Information supplied:
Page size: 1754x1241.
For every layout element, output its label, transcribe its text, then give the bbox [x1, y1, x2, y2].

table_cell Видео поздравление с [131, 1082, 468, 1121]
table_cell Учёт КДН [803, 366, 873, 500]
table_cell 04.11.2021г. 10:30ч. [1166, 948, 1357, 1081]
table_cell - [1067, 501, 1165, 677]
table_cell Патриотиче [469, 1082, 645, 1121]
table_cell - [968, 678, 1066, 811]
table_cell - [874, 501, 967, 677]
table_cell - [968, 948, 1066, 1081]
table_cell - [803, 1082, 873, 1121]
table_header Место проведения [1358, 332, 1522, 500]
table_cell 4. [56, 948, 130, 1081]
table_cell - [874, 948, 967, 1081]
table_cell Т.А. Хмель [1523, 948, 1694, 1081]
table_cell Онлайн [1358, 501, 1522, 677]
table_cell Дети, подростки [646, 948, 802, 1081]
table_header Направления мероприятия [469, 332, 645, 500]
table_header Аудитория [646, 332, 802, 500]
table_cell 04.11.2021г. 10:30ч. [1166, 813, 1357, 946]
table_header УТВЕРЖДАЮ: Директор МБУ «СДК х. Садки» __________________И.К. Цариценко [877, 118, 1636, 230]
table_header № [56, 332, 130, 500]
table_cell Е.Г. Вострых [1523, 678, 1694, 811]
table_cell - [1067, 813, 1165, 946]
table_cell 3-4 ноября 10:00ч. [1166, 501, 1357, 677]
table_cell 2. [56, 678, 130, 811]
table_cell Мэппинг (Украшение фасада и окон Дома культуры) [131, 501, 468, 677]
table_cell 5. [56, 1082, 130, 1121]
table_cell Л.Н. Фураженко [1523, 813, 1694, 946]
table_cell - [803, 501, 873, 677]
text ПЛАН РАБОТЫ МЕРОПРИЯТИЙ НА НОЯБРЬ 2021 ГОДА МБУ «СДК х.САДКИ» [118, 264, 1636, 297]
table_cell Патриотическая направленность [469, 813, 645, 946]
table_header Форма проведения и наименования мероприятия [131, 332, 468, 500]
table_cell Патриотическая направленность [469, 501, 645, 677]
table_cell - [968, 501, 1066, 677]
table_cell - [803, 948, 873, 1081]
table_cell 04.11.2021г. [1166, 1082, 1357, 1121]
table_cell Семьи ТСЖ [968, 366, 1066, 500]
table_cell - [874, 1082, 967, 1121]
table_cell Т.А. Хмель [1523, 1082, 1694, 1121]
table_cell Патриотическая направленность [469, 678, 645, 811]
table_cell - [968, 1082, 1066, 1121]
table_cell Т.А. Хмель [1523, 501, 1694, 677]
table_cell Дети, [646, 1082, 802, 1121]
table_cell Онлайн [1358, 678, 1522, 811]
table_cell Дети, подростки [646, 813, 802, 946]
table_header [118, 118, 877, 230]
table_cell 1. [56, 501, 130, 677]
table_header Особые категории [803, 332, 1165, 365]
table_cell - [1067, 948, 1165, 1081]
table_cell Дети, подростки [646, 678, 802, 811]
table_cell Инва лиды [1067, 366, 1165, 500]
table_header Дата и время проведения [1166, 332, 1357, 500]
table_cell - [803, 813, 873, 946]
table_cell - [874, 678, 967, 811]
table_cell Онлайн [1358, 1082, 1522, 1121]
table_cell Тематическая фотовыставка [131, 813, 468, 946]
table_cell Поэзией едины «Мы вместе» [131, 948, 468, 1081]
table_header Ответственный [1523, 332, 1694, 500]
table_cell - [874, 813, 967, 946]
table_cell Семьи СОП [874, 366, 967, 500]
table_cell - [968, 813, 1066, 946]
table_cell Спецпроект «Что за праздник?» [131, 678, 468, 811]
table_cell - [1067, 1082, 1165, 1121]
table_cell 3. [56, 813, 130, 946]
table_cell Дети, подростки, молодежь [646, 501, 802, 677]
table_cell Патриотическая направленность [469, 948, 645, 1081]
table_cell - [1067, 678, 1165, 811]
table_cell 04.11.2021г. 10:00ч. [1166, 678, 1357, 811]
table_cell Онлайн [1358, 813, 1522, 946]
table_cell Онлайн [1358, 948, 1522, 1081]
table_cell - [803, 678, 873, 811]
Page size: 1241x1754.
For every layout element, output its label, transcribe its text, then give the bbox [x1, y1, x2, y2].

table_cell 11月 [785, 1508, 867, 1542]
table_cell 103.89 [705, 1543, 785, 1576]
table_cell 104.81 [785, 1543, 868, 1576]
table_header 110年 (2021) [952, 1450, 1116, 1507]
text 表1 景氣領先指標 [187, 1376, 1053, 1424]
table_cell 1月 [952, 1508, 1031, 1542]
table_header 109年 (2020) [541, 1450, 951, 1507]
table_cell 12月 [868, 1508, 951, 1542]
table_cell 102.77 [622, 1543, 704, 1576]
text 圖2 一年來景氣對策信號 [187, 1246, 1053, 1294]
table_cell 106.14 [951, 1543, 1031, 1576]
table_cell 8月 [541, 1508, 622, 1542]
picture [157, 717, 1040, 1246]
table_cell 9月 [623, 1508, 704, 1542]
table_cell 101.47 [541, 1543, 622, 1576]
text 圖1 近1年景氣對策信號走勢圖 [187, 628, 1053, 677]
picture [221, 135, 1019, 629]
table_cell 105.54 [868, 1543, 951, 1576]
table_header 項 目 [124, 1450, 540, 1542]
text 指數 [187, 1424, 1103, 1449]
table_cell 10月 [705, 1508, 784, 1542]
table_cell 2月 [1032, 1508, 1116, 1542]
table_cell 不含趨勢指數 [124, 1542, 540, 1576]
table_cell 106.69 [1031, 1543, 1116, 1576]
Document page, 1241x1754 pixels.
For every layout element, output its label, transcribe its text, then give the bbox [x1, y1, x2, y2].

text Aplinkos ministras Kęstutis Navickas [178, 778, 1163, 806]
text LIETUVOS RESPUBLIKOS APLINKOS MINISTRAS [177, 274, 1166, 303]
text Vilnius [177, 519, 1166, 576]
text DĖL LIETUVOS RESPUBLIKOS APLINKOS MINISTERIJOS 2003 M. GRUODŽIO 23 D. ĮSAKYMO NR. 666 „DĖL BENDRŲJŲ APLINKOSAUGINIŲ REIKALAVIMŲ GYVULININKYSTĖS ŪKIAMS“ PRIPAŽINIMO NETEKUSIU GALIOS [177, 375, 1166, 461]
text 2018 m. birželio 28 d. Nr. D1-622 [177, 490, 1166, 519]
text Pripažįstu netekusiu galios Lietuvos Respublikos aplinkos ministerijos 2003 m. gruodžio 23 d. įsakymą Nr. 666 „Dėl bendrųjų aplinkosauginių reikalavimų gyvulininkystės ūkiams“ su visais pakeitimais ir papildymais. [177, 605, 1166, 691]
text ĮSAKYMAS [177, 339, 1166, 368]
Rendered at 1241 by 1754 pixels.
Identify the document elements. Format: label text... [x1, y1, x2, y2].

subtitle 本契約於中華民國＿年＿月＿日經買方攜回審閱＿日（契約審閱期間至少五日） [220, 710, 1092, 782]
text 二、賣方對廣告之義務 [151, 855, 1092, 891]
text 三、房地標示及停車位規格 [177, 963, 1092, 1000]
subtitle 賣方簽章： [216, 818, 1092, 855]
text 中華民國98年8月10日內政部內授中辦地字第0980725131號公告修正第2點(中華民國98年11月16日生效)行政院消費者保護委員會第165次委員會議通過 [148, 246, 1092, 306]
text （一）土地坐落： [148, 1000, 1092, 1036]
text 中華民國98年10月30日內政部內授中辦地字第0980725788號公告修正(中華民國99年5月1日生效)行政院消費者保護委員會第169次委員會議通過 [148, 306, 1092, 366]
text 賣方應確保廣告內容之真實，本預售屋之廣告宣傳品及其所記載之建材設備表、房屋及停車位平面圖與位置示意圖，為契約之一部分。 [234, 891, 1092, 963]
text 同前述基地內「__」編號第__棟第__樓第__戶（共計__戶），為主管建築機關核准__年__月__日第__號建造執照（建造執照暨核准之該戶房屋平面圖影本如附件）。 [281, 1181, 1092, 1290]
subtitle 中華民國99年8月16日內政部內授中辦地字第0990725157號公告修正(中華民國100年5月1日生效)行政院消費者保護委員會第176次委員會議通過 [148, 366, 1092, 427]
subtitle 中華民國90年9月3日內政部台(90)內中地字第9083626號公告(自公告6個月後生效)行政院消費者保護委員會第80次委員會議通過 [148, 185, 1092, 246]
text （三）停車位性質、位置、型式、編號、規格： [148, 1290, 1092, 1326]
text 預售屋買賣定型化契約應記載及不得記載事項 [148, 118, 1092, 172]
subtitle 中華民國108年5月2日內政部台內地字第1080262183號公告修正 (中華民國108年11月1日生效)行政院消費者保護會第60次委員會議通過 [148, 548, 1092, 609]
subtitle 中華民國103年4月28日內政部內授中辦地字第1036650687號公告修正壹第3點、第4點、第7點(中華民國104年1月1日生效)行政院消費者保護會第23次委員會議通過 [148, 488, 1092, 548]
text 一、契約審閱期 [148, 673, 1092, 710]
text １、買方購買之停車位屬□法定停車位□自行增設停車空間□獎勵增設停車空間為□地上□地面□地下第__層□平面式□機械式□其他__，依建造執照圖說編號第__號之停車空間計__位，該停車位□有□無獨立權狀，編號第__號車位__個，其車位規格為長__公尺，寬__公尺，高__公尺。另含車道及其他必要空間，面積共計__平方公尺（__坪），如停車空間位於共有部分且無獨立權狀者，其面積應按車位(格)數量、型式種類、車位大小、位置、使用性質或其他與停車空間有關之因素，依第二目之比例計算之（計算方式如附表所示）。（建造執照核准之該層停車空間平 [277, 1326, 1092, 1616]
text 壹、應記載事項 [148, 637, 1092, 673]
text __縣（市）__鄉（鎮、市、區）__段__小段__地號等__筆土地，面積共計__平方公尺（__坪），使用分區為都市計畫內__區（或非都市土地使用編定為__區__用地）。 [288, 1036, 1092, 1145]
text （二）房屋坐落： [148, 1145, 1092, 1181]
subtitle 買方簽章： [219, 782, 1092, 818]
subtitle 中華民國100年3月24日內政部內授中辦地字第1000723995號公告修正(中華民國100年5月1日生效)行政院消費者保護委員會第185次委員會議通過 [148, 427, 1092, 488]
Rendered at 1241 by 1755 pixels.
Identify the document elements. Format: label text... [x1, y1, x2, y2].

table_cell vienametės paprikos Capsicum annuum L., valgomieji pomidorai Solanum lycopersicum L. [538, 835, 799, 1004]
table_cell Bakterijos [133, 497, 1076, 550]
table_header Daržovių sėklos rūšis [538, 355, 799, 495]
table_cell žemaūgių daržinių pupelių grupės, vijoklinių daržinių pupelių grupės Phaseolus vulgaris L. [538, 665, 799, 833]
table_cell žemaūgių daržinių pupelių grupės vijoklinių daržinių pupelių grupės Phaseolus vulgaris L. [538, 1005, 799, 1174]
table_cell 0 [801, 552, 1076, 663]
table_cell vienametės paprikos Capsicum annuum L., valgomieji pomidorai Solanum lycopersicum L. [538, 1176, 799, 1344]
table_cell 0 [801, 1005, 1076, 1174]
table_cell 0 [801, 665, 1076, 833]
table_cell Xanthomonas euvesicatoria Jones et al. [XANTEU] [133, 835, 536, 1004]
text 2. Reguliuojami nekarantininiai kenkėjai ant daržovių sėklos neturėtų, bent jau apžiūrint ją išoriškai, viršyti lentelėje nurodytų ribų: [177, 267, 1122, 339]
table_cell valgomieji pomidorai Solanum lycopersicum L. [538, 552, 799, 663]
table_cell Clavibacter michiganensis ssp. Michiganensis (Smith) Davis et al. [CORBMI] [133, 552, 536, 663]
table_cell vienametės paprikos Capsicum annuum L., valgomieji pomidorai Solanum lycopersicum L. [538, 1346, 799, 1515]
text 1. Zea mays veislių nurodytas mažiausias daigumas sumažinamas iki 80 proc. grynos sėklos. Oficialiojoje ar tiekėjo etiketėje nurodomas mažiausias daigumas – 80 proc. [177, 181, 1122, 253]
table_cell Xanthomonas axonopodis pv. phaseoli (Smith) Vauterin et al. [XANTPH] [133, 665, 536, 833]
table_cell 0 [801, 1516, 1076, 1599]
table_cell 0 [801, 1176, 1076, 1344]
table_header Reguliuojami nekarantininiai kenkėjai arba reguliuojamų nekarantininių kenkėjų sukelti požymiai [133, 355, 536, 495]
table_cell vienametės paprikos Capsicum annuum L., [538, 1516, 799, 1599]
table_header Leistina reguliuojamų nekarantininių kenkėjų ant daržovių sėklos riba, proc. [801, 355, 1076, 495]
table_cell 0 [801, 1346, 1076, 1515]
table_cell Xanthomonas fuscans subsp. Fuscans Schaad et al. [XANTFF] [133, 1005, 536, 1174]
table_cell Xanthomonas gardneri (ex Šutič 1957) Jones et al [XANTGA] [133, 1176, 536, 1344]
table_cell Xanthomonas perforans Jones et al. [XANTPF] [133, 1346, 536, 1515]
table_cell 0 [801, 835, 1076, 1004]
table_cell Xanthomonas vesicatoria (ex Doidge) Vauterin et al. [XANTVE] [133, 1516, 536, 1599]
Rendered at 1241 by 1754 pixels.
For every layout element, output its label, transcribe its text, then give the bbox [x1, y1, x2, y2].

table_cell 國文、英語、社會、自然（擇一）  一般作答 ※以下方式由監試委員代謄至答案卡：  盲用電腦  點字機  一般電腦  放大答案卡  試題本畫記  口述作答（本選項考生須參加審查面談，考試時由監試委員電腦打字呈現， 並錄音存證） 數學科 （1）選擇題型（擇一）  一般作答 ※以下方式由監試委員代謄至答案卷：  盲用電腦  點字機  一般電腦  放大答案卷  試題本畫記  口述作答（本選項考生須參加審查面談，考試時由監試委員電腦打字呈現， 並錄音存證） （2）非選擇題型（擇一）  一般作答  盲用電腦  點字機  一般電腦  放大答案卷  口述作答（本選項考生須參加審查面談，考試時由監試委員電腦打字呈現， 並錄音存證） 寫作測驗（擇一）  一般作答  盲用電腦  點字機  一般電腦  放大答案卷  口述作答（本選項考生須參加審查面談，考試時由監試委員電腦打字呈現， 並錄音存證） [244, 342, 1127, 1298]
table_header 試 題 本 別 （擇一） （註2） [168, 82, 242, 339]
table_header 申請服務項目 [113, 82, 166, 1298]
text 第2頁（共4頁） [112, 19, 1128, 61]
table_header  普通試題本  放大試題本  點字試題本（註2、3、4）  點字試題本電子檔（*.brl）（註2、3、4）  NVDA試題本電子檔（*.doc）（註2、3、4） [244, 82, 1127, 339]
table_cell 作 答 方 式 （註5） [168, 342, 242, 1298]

Exercise goal: Extract each line in the material above that contains the word "Vauterin". Matching is case-sensitive.

Finished task:
table_cell Xanthomonas axonopodis pv. phaseoli (Smith) Vauterin et al. [XANTPH] [133, 665, 536, 833]
table_cell Xanthomonas vesicatoria (ex Doidge) Vauterin et al. [XANTVE] [133, 1516, 536, 1599]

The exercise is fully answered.